In march of last year we tried (and loved) his first restaurant Tomy & Co, which has since been awarded a Michelin star. Then, during summer 2018, we checked out his second venture, Hugo & Co, which we found to be just as good, and has now been deemed ‘2019 bistrot of the year’ by the Gault & Millau guide.
So, when we heard that Tomy was opening a third venue, Marso & Co, we obviously wanted to get down there as soon as possible, and while it mostly went well, there were a few puzzling bumps along the way…
The 13th arrondissement isn’t particularly known for its excellent French restaurants (EP7 may be an exception). Maybe this is why Tomy Gousset chose it for his third opening (and after launching a new restaurant every year for the past three years, we’re guessing it’ll be his last for a while).
Say hello to Marso & Co then, named (once again) after one of his children, with a more Mediterranean-leaning menu, and interior design by Richard Lafond (PDF), who seems to have obtained a wholesale discount on plastic plants. There are hundreds of them here. Personally, it’s not to our taste. Let’s just hope they don’t become dust magnets…
The other main decorative feature is street art by Kraken, well-known in Paris for his tentaculed creatures scrawled on buildings. It seems that his days of being underground are behind him.
Our evening started strangely. We were given the food menu, our order was taken, the menus were removed, but then nobody came with the wine menu, nobody asked if we wanted water, and no bread arrived.
Our pre-starter (pimientos de Padrón, that would have benefitted from more rough sea salt) arrived a few minutes later, and we had to ask for the menu in order to get a glass of red and a bottle of water.
For our real starters (that arrived before we had finished the pimientos) we chose the beetroot houmous with hazelnuts and mint (although we couldn’t taste the latter) which was soft, not too rich and had just the right amount of crunch, and some grilled butternut with pico de gallo, feta cheese and coriander, whose texture was similar to sushi, with a strong taste of coriander (which we loved) and an accompaniment of flat bread that was perfect for it.
These two dishes looked beautiful and were as colourful and there were balanced… A veritable success.
Upon finishing, our plates were removed, and the wait for the next dish was a little longer. Eventually, the waiter came back with two dishes and started to explain all the ingredients, but we stopped him in his tracks.
He had returned with the two starters that we had just finished.
When we told him, he looked (unsurprisingly) a little lost, returning with them to the kitchens to request our main dishes. So what happened? First we are lest without water or wine, then a dish arrives before we have finished the previous one, then we are served the same thing twice! Very odd…
It took a little time then for our main courses to be ready. We had ordered a gorgonzola, beetroot and walnut risotto with old balsamic vinegar, and roast hake with fennel and a parmesan gratin, orange and croutons.
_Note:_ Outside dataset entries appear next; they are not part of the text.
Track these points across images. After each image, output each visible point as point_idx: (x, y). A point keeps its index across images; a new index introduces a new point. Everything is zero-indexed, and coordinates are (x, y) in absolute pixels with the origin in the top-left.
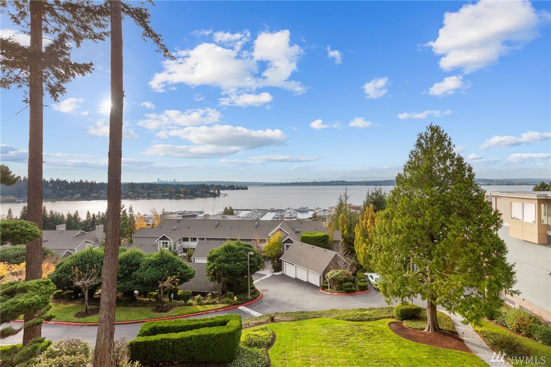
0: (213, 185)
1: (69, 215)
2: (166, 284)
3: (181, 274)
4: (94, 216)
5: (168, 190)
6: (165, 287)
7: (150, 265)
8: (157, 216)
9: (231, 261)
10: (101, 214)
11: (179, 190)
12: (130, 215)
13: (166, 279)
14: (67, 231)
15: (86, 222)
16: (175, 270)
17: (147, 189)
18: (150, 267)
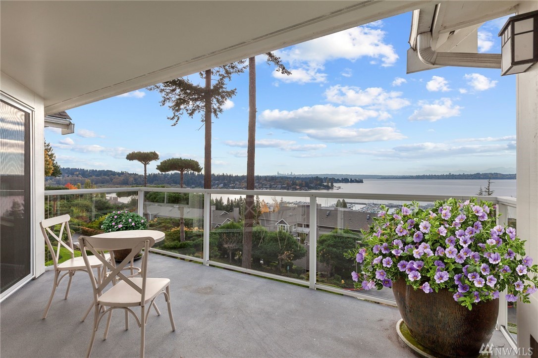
0: (327, 178)
1: (216, 200)
2: (283, 257)
3: (295, 251)
4: (232, 201)
5: (286, 182)
6: (282, 260)
7: (271, 240)
8: (277, 204)
9: (338, 246)
10: (236, 201)
11: (295, 182)
12: (257, 201)
13: (283, 253)
14: (217, 211)
15: (227, 206)
16: (290, 247)
17: (269, 181)
18: (272, 242)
The two-colour risotto was absolutely spectacular, with the rice just resistant enough when chewed (not easy to achieve) and the gorgonzola both creamy and fragrant.
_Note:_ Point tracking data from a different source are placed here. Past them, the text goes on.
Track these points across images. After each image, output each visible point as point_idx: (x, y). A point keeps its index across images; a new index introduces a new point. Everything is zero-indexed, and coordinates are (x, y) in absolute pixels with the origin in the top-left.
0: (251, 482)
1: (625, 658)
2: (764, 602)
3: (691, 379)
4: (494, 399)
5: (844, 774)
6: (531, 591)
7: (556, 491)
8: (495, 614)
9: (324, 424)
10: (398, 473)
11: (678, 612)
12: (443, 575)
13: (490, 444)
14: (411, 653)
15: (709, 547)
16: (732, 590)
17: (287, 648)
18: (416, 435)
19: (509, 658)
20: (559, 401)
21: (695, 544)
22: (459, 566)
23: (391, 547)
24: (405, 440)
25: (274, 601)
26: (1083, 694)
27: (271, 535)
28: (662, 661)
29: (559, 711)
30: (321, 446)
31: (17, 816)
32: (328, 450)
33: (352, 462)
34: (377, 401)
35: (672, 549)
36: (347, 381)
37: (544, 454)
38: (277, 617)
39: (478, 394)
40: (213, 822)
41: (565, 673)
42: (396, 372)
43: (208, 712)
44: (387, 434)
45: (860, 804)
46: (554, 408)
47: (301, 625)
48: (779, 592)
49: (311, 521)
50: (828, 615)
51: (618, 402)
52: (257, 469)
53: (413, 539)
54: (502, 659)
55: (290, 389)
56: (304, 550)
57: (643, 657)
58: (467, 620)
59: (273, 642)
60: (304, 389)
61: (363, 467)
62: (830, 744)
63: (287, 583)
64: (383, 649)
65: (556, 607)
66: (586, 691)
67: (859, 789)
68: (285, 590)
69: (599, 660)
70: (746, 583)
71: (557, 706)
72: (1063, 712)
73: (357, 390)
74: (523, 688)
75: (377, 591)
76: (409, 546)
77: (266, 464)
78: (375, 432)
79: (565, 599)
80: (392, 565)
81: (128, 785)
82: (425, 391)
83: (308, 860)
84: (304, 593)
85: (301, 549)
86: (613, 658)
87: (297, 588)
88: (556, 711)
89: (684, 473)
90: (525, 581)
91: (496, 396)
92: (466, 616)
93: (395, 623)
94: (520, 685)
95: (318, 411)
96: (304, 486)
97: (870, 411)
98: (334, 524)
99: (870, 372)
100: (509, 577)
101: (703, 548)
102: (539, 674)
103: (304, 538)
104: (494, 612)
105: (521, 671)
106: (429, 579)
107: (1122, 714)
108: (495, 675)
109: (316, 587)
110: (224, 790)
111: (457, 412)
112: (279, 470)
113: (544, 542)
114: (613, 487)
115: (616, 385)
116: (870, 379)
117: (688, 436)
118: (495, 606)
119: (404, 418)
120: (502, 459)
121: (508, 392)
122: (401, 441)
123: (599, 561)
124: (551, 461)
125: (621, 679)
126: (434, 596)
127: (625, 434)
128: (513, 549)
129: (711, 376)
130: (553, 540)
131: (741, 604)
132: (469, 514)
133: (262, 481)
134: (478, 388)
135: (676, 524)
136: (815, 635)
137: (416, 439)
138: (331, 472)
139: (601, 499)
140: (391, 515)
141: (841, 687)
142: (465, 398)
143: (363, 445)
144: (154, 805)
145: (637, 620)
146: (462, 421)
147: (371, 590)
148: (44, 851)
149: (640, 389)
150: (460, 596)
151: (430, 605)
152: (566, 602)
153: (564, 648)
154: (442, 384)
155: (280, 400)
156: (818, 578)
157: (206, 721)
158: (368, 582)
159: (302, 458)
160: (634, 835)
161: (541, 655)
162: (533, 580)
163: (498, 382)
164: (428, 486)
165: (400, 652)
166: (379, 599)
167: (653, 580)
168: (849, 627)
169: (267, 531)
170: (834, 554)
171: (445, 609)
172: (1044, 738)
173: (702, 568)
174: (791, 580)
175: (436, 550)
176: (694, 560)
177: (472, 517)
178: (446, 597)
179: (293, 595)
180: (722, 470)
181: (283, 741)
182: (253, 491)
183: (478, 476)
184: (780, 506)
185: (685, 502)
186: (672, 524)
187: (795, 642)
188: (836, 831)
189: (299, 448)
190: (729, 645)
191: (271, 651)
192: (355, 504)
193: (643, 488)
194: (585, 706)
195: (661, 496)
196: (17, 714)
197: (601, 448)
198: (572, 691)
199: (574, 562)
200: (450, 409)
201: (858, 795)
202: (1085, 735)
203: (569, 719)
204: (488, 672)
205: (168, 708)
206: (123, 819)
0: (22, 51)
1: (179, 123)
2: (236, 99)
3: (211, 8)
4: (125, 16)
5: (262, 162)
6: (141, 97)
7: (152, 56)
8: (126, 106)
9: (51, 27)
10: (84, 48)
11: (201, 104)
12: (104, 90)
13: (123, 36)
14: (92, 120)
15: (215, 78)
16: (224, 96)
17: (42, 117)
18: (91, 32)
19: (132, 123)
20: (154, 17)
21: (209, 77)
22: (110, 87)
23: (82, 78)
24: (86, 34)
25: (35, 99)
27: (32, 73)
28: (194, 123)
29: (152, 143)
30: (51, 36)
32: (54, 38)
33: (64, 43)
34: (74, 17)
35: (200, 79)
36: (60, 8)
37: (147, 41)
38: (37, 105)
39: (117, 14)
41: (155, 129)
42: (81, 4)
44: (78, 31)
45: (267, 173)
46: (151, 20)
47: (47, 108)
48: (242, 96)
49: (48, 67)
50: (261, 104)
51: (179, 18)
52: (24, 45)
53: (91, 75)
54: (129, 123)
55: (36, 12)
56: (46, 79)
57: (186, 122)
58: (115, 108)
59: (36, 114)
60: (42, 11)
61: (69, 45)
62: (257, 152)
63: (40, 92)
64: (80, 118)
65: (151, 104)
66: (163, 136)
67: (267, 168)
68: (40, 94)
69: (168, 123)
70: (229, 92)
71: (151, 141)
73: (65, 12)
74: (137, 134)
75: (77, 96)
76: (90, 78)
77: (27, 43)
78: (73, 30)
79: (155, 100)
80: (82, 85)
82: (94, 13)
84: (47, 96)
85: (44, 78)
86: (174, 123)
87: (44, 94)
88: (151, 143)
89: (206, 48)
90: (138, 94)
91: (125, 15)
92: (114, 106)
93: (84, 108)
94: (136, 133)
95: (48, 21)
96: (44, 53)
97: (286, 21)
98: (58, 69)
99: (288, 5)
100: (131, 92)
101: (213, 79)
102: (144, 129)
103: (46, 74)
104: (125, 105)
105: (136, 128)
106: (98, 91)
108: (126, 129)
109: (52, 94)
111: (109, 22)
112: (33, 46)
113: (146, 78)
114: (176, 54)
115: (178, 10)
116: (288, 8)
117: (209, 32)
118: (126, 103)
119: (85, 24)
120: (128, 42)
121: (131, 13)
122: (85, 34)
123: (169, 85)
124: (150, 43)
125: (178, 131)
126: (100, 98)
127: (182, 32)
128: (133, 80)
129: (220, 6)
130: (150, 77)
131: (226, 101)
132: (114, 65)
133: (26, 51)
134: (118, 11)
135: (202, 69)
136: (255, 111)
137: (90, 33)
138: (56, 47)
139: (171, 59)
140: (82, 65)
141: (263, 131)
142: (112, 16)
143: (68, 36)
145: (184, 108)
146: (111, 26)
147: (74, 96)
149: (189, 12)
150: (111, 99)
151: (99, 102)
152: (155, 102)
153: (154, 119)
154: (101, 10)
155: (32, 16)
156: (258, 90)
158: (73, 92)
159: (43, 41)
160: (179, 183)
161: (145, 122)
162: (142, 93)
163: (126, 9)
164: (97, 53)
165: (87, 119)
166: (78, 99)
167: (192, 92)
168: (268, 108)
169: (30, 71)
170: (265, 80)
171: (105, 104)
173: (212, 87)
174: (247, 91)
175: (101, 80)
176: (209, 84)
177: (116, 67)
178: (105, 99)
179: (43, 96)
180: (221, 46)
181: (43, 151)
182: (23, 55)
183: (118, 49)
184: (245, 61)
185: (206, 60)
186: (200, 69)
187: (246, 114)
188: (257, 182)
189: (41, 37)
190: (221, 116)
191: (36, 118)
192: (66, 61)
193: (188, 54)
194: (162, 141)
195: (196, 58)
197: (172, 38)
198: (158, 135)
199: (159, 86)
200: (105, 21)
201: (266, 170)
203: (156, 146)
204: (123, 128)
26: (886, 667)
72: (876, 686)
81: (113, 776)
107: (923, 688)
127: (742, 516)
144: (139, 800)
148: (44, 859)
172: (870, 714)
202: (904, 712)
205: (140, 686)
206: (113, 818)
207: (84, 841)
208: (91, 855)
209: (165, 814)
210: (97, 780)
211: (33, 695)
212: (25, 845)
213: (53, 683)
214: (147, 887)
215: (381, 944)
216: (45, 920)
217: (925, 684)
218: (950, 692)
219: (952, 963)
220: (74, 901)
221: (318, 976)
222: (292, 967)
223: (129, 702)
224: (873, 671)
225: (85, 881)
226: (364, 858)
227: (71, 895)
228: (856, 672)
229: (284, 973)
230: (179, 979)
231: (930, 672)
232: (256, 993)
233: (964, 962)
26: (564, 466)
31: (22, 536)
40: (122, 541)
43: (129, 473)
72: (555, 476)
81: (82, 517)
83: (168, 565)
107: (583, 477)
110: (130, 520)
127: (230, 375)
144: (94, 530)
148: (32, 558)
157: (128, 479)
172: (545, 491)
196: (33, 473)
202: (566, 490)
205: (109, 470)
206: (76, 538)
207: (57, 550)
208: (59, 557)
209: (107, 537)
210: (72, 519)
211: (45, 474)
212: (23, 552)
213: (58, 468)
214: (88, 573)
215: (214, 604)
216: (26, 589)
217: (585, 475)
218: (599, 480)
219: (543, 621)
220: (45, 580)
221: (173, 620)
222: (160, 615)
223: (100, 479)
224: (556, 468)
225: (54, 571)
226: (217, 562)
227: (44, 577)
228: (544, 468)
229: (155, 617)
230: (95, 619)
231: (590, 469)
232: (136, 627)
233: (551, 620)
The hake was absolutely minuscule, one poor tiny slice, and hidden under a mountain of fennel and croutons. Very good, but shockingly sparse for 20€.
For dessert (we just couldn’t leave without having dessert!) we order a panna cotta with orange blossom, plums, quince and puffed rice, and roasted figs with cinnamon and hazelnut mascarpone and sherry vinegar.
The panna cotta looks like some sort of Japanese creation, coiffed by slices of apple and accompanied by a lovely dollop of quince puree.
The figs make look less orderly but they were just as impressive, very sweet and melt-in-the-mouth. Two very successful desserts!
Our meal was over, and the restaurant was filled to bursting. No wonder they ask you to reconfirm your booking 24 hours in advance – every seat counts.
While we waited for the bill (about 120€ for two people, including wine) we took a few more photos of the room (we still hadn’t got over the the plastic plants) followed by a few more outside.
The little problems during the service hadn’t affected our experience too much. Yes, every last plant is fake, yes there are a few typos on the menu, yes we nearly had to pay for a second bottle of water we had neither ordered not drunk, but let’s focus on the most important aspect of the night – had we eaten well? The answer is a resounding ‘yes’.